* **Dataset items**
════════

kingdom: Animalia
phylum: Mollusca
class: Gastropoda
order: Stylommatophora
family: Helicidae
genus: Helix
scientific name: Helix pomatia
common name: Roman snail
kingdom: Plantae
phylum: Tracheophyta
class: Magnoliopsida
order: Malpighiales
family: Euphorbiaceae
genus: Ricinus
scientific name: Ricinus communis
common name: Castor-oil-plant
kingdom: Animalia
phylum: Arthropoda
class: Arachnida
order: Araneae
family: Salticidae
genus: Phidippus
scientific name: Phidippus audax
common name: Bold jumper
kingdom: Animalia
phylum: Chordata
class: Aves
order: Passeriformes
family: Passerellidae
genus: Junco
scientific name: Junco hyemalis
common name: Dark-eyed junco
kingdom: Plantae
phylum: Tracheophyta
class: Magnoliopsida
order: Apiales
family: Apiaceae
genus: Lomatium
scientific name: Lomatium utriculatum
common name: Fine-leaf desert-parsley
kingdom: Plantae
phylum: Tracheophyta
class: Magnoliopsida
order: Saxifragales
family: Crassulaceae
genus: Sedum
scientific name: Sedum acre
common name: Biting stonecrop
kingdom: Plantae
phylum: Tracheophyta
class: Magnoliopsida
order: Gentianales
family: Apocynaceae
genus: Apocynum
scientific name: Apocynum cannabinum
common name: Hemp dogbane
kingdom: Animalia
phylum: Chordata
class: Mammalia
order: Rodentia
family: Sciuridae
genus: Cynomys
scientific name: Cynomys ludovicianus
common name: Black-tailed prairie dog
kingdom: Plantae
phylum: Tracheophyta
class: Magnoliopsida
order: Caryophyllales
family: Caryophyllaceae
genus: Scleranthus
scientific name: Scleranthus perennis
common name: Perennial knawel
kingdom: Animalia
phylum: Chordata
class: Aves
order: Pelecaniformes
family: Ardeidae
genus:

════════

* **Given instruction**
Repeat every line of all the items above, word for word.

* **Task output**
kingdom: Animalia
phylum: Mollusca
class: Gastropoda
order: Stylommatophora
family: Helicidae
genus: Helix
scientific name: Helix pomatia
common name: Roman snail
kingdom: Plantae
phylum: Tracheophyta
class: Magnoliopsida
order: Malpighiales
family: Euphorbiaceae
genus: Ricinus
scientific name: Ricinus communis
common name: Castor-oil-plant
kingdom: Animalia
phylum: Arthropoda
class: Arachnida
order: Araneae
family: Salticidae
genus: Phidippus
scientific name: Phidippus audax
common name: Bold jumper
kingdom: Animalia
phylum: Chordata
class: Aves
order: Passeriformes
family: Passerellidae
genus: Junco
scientific name: Junco hyemalis
common name: Dark-eyed junco
kingdom: Plantae
phylum: Tracheophyta
class: Magnoliopsida
order: Apiales
family: Apiaceae
genus: Lomatium
scientific name: Lomatium utriculatum
common name: Fine-leaf desert-parsley
kingdom: Plantae
phylum: Tracheophyta
class: Magnoliopsida
order: Saxifragales
family: Crassulaceae
genus: Sedum
scientific name: Sedum acre
common name: Biting stonecrop
kingdom: Plantae
phylum: Tracheophyta
class: Magnoliopsida
order: Gentianales
family: Apocynaceae
genus: Apocynum
scientific name: Apocynum cannabinum
common name: Hemp dogbane
kingdom: Animalia
phylum: Chordata
class: Mammalia
order: Rodentia
family: Sciuridae
genus: Cynomys
scientific name: Cynomys ludovicianus
common name: Black-tailed prairie dog
kingdom: Plantae
phylum: Tracheophyta
class: Magnoliopsida
order: Caryophyllales
family: Caryophyllaceae
genus: Scleranthus
scientific name: Scleranthus perennis
common name: Perennial knawel
kingdom: Animalia
phylum: Chordata
class: Aves
order: Pelecaniformes
family: Ardeidae
genus:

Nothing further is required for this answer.